Na sua opinião, o inquérito então se justifica tendo em vista o seu contexto?

Há várias críticas legítimas ao inquérito, que não pode ser normalizado. Por outro lado, temos um problema grave no Brasil com desinformação e ataques a instituições. Se outras tentativas para investigar esse fato ocorreram, sem que houvesse tido resposta das autoridades, temos um problema. A existência do inquérito já é um problema, mas, em si, ela não é tão grave quanto o problema de fundo de que o inquérito trata.

Os ataques verbais a ministros do Supremo e a distribuição de notícias falsas não seriam protegidos pela liberdade de expressão?

Qual é o limite entre um meme raivoso, ou um texto com um leitura política enviesada, e um meme ou um texto com a mesma narrativa, mas incitando ódio e violência concreta contra os ministros? Em tese, parece fácil traçar essa linha. Você pode expressar ideias e críticas, mas não pode incitar manifestações concretas de violência e atribuir a alguém condutas que não aconteceram. Há no Código Penal vários crimes que restringem a liberdade de expressão nesses e em outros sentidos. No caso concreto, fica mais difícil.

Sempre temos que ter um pé atrás em restringir essa liberdade. Mas, a partir do momento em que há uma proximidade de ataque físico, com manifestantes armados, a disseminação de notícias falsas pode ser um gatilho para comportamentos violentos.

No caso de atores políticos, há problemas adicionais. Se o próprio presidente repassa e chancela desinformação sobre integrantes de outras instituições, aí entramos na esfera do crime de responsabilidade. Por exemplo, ao repassar certos conteúdos, o presidente pode estar incitando animosidade entre a população e as instituições, ou entre instituições civis e militares.

Há também o problema do financiamento dessas redes de conteúdos falso. Esse inquérito não tem por objetivo encontrar pessoas aleatórias que encaminharam memes raivosos com informações falsas ou incitando violência contra ministros do Supremo. O objetivo é verificar se há uma máquina, ligada ao mundo empresarial e a agentes estatais, que mantém esse conteúdo circulando. Por isso, as buscas e apreensões de quarta-feira incluem atores políticos e empresários.

Bolsonaro e aliados têm dado sinais de que podem não acatar ordens do Supremo. Na última sexta [22/05], o ministro-chefe do Gabinete de Segurança Institucional, general Augusto Heleno, afirmou em nota que uma eventual apreensão do celular do presidente seria "inconcebível". Na quarta, Bolsonaro disse que não iria mais tolerar "atitudes de certas pessoas individuais", em referência à decisão do ministro Alexandre de Moraes. E cogitou recomendar ao ministro da Educação, Abraham Weintraub, que não comparecesse a um depoimento para o qual foi intimido a prestar esclarecimentos sobre uma fala na qual disse que gostaria de botar "esses vagabundos todos na cadeia, começando no STF".

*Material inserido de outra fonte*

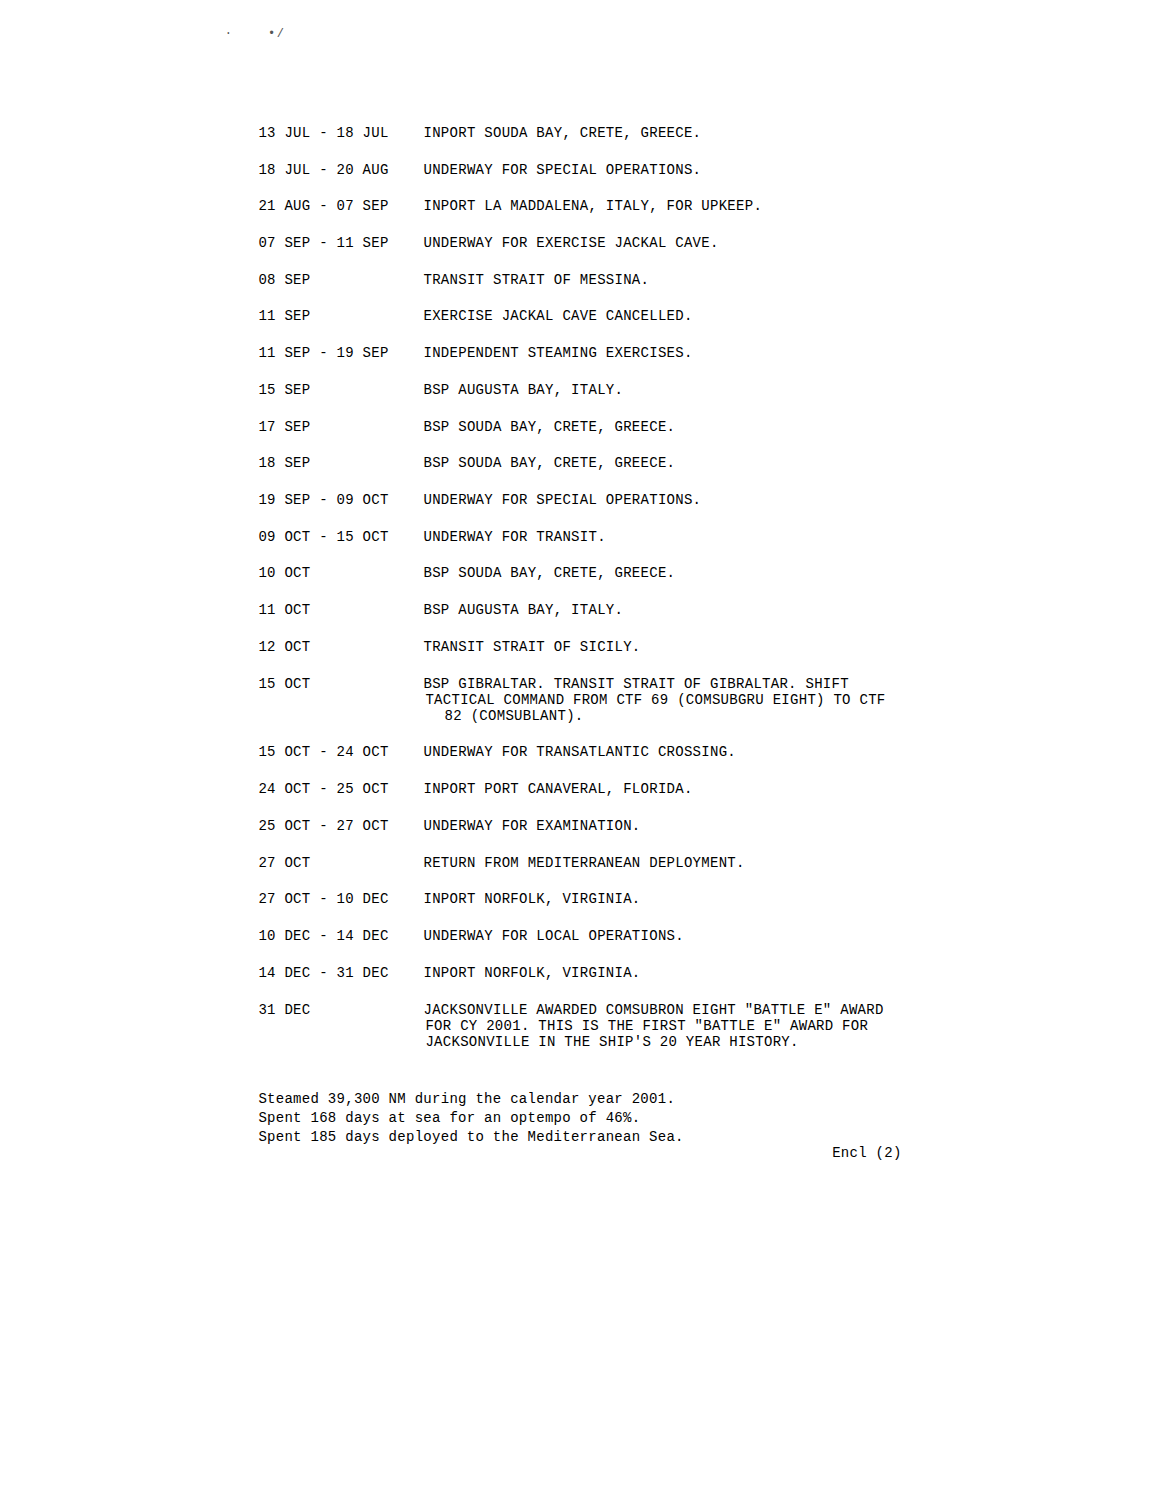· •/
13 JUL - 18 JUL
INPORT SOUDA BAY, CRETE, GREECE.
18 JUL - 20 AUG
UNDERWAY FOR SPECIAL OPERATIONS.
21 AUG - 07 SEP
INPORT LA MADDALENA, ITALY, FOR UPKEEP.
07 SEP - 11 SEP
UNDERWAY FOR EXERCISE JACKAL CAVE.
08 SEP
TRANSIT STRAIT OF MESSINA.
11 SEP
EXERCISE JACKAL CAVE CANCELLED.
11 SEP - 19 SEP
INDEPENDENT STEAMING EXERCISES.
15 SEP
BSP AUGUSTA BAY, ITALY.
17 SEP
BSP SOUDA BAY, CRETE, GREECE.
18 SEP
BSP SOUDA BAY, CRETE, GREECE.
19 SEP - 09 OCT
UNDERWAY FOR SPECIAL OPERATIONS.
09 OCT - 15 OCT
UNDERWAY FOR TRANSIT.
10 OCT
BSP SOUDA BAY, CRETE, GREECE.
11 OCT
BSP AUGUSTA BAY, ITALY.
12 OCT
TRANSIT STRAIT OF SICILY.
15 OCT
BSP GIBRALTAR. TRANSIT STRAIT OF GIBRALTAR. SHIFT TACTICAL COMMAND FROM CTF 69 (COMSUBGRU EIGHT) TO CTF 82 (COMSUBLANT).
15 OCT - 24 OCT
UNDERWAY FOR TRANSATLANTIC CROSSING.
24 OCT - 25 OCT
INPORT PORT CANAVERAL, FLORIDA.
25 OCT - 27 OCT
UNDERWAY FOR EXAMINATION.
27 OCT
RETURN FROM MEDITERRANEAN DEPLOYMENT.
27 OCT - 10 DEC
INPORT NORFOLK, VIRGINIA.
10 DEC - 14 DEC
UNDERWAY FOR LOCAL OPERATIONS.
14 DEC - 31 DEC
INPORT NORFOLK, VIRGINIA.
31 DEC
JACKSONVILLE AWARDED COMSUBRON EIGHT "BATTLE E" AWARD FOR CY 2001. THIS IS THE FIRST "BATTLE E" AWARD FOR JACKSONVILLE IN THE SHIP'S 20 YEAR HISTORY.
Steamed 39,300 NM during the calendar year 2001.
Spent 168 days at sea for an optempo of 46%.
Spent 185 days deployed to the Mediterranean Sea.
Encl (2)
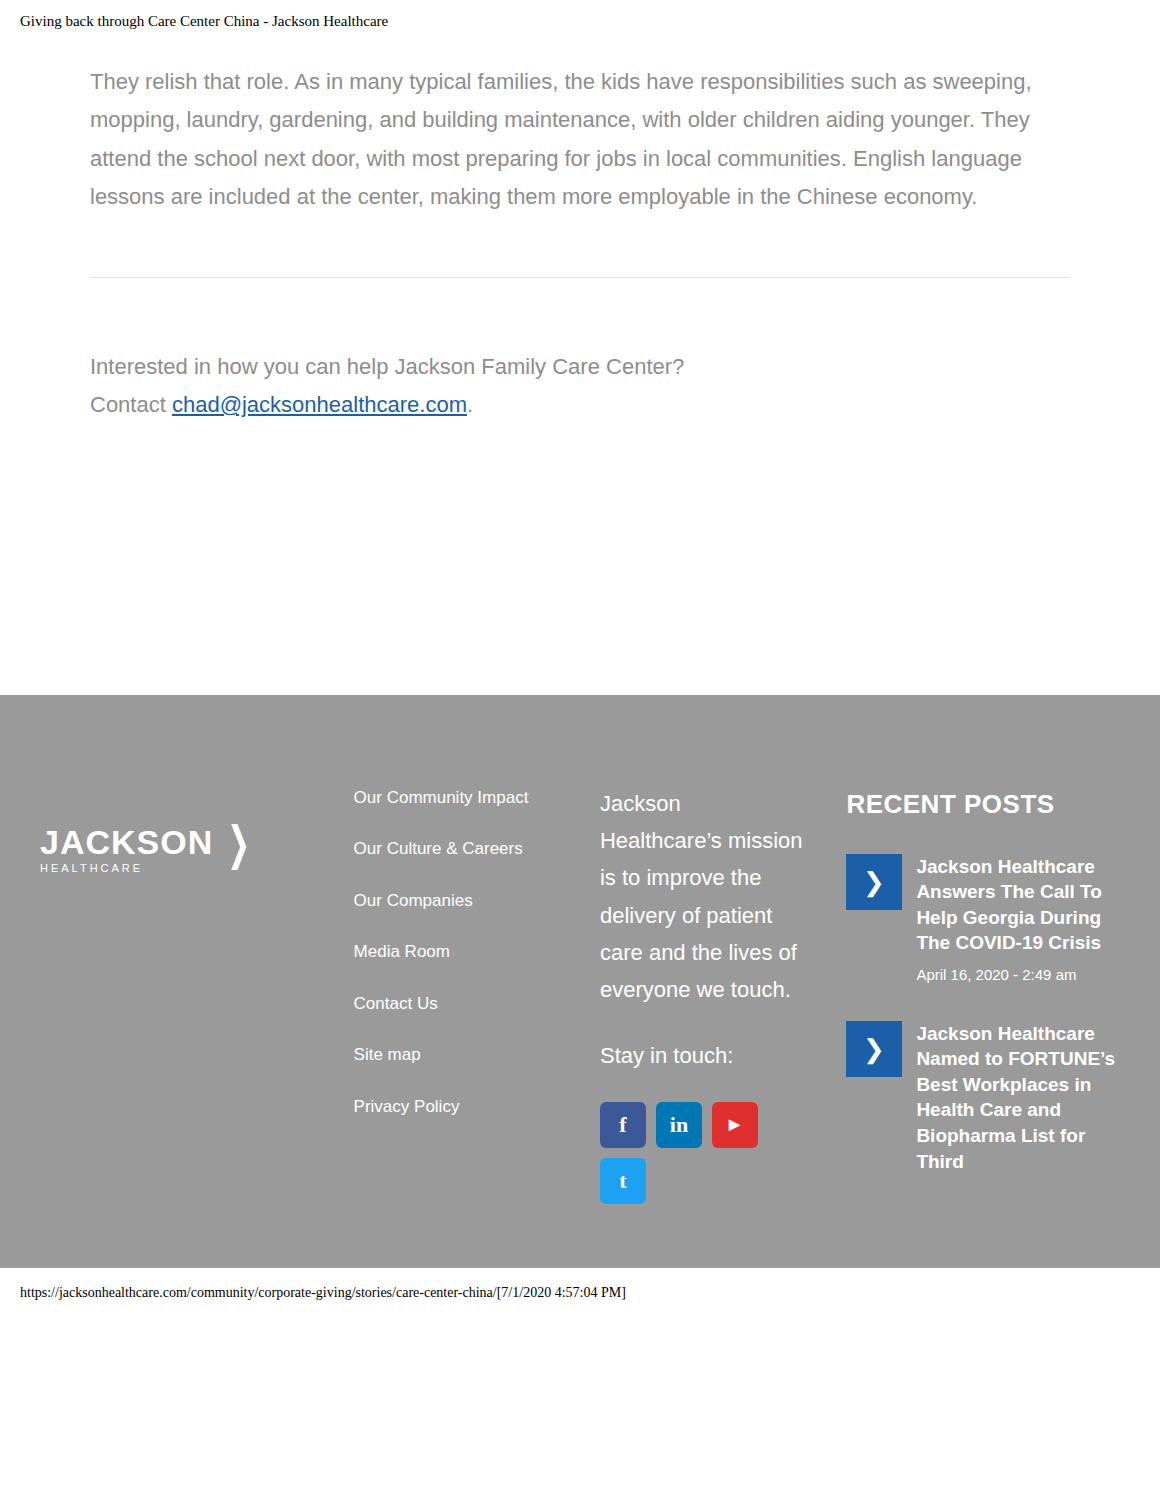Giving back through Care Center China - Jackson Healthcare
They relish that role. As in many typical families, the kids have responsibilities such as sweeping, mopping, laundry, gardening, and building maintenance, with older children aiding younger. They attend the school next door, with most preparing for jobs in local communities. English language lessons are included at the center, making them more employable in the Chinese economy.
Interested in how you can help Jackson Family Care Center?
Contact chad@jacksonhealthcare.com.
JACKSON HEALTHCARE
❯
Our Community Impact
Our Culture & Careers
Our Companies
Media Room
Contact Us
Site map
Privacy Policy
Jackson Healthcare’s mission is to improve the delivery of patient care and the lives of everyone we touch.
Stay in touch:
f in ▶ t
RECENT POSTS
❯
Jackson Healthcare Answers The Call To Help Georgia During The COVID-19 Crisis
April 16, 2020 - 2:49 am
❯
Jackson Healthcare Named to FORTUNE’s Best Workplaces in Health Care and Biopharma List for Third
https://jacksonhealthcare.com/community/corporate-giving/stories/care-center-china/[7/1/2020 4:57:04 PM]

Qual a consequência de o presidente ou um ministro não vir a atender uma ordem do Supremo?

Seria um crime de responsabilidade. Se um presidente sinaliza que não vai cumprir uma decisão, ele não está fazendo uma crítica ao Supremo. Está anunciando um crime de responsabilidade.

Há uma série de mecanismos para atores políticos lidarem com decisões judiciais desfavoráveis. O presidente indica os ministros do Supremo, com aprovação do Senado. Um presidente que ganhe eleições suficientes pode reorientar o alinhamento da Corte. Isso faz parte do jogo. O presidente também pode apresentar uma emenda constitucional para alterar a Constituição, novamente com aprovação do Congresso, se achar que o Supremo está interpretando-a de uma forma da qual ele discorda. Mas esses dois mecanismos envolvem coisas com que Bolsonaro tem clara dificuldade de lidar: conversar com o Congresso e respeitar procedimentos. As duas coisas tomam tempo, e não se resolvem com tuítes ou canetadas.

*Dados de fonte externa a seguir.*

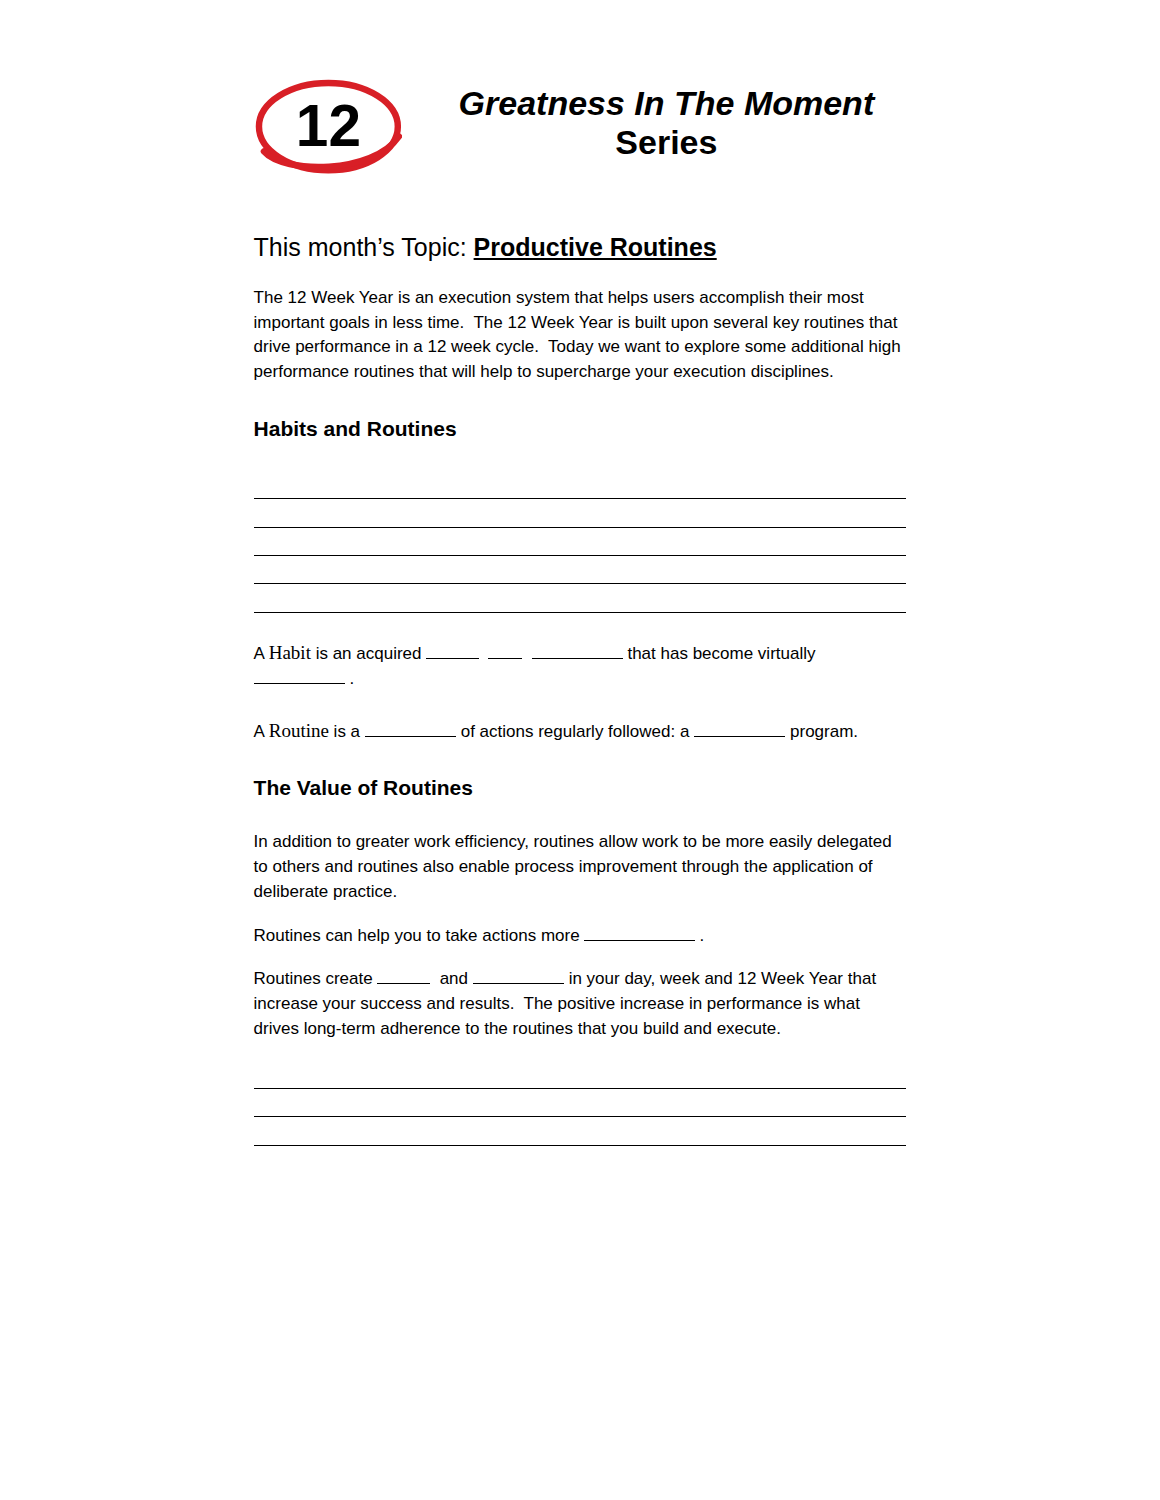12
Greatness In The Moment Series
This month’s Topic: Productive Routines
The 12 Week Year is an execution system that helps users accomplish their most important goals in less time. The 12 Week Year is built upon several key routines that drive performance in a 12 week cycle. Today we want to explore some additional high performance routines that will help to supercharge your execution disciplines.
Habits and Routines
A Habit is an acquired that has become virtually .
A Routine is a of actions regularly followed: a program.
The Value of Routines
In addition to greater work efficiency, routines allow work to be more easily delegated to others and routines also enable process improvement through the application of deliberate practice.
Routines can help you to take actions more .
Routines create and in your day, week and 12 Week Year that increase your success and results. The positive increase in performance is what drives long-term adherence to the routines that you build and execute.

Há ainda uma ideia delirante que aparece nesse debate: recorrer às Forças Armadas para resolver um conflito entre as instituições, supostamente com base no artigo 142 da Constituição. Isso não existe. As instituições devem resolver seus conflitos pelos procedimentos judiciais e legislativos previstos na própria Constituição.

Os ataques de Bolsonaro e seu grupo político ao Supremo vêm desde a campanha de 2018. Estaria o presidente buscando uma oportunidade para de fato desrespeitar e tentar reduzir o poder da Corte?

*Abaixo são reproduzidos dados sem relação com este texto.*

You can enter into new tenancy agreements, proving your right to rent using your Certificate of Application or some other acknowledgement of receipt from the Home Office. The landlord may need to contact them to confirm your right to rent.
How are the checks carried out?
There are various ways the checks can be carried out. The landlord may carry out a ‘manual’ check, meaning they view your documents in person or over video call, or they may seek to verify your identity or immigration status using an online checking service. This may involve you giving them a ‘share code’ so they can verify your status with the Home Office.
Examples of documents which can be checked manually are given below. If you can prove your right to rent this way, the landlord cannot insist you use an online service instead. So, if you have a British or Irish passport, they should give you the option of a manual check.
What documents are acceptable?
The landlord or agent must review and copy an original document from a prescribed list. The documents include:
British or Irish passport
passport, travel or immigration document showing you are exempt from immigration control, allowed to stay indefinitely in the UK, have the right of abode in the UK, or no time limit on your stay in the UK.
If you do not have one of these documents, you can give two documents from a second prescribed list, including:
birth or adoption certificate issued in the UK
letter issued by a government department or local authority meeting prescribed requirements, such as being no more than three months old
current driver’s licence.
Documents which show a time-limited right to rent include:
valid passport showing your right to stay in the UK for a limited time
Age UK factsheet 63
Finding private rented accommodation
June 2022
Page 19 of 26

Isso parece estar na cabeça de várias pessoas do campo bolsonarista. É inevitável que haja cidadãos frustrados, num contexto de medo e incerteza, que comecem a ecoar soluções radicais. Mas é inaceitável que atores estatais eleitos, que devem seus mandatos às regras democráticas, alimentem ilusões desse tipo.

Descumprir uma decisão do Supremo é inaceitável. Como tantos outros pontos no governo Bolsonaro, a gente nunca sabe o que é real e o que é bravata. Mas isso não quer dizer que a bravata em si não seja perigosa, especialmente porque há uma parcela da população que ainda apoia o presidente e, apesar de tudo, ainda confia nele.

O ministro Alexandre de Moraes incluiu o período das eleições de 2018 no inquérito sobre as fake news. Isso pode ter efeitos em ações que tramitam no TSE que pedem a cassação da chapa de Bolsonaro?

Sim, as provas podem ser aproveitadas. Se surgirem nesse inquérito provas que dizem respeito ao que está sendo julgado no TSE, isso é possível. Isso já aconteceu no julgamento da chapa de Dilma e Temer, que acabou em 2017. O TSE, por 4 votos a 3, julgou improcedente o pedido, mas o voto do ministro Herman Benjamin se aproveitou bastante de informações e provas produzidas em processos judiciais da Lava Jato, depois que a ação tinha sido proposta. Mas as provas têm que ser relacionadas ao período que interessa ao TSE, que é a campanha eleitoral. E esses procedimentos são lentos. No exemplo da chapa de Dilma e Temer, mesmo com aproveitamento de provas, o julgamento ocorreu mais de dois anos depois de a ação ter sido proposta.

Nesta quinta-feira, Bolsonaro reclamou de a operação da PF ter sido autorizada por um ministro apenas do Supremo. O ministro Marco Aurélio propôs, neste ano, uma reforma no regimento para que decisões da Corte que envolvam outros poderes sejam tomadas apenas pelo plenário, e não de forma solitária por um ou outro ministro. Qual sua opinião sobre essa proposta?

É uma proposta boa. O ministro Marco Aurélio foi responsável por muitas decisões individuais profundamente problemáticas desde os anos 1990, mas a sugestão é positiva. No Brasil, todo mundo se habituou a achar que sempre tem uma chance de vencer no Supremo, dependendo de qual ministro for sorteado para ser o relator. A crítica a esse poder individual já vem de anos, e é estrutural. Bolsonaro se apropriou dessa crítica agora, mas claramente sua preocupação é com a conjuntura. Vale lembrar que foi uma decisão individual do ministro Dias Toffoli que suspendeu, em 2019, as investigações contra o senador Flávio Bolsonaro, filho do presidente.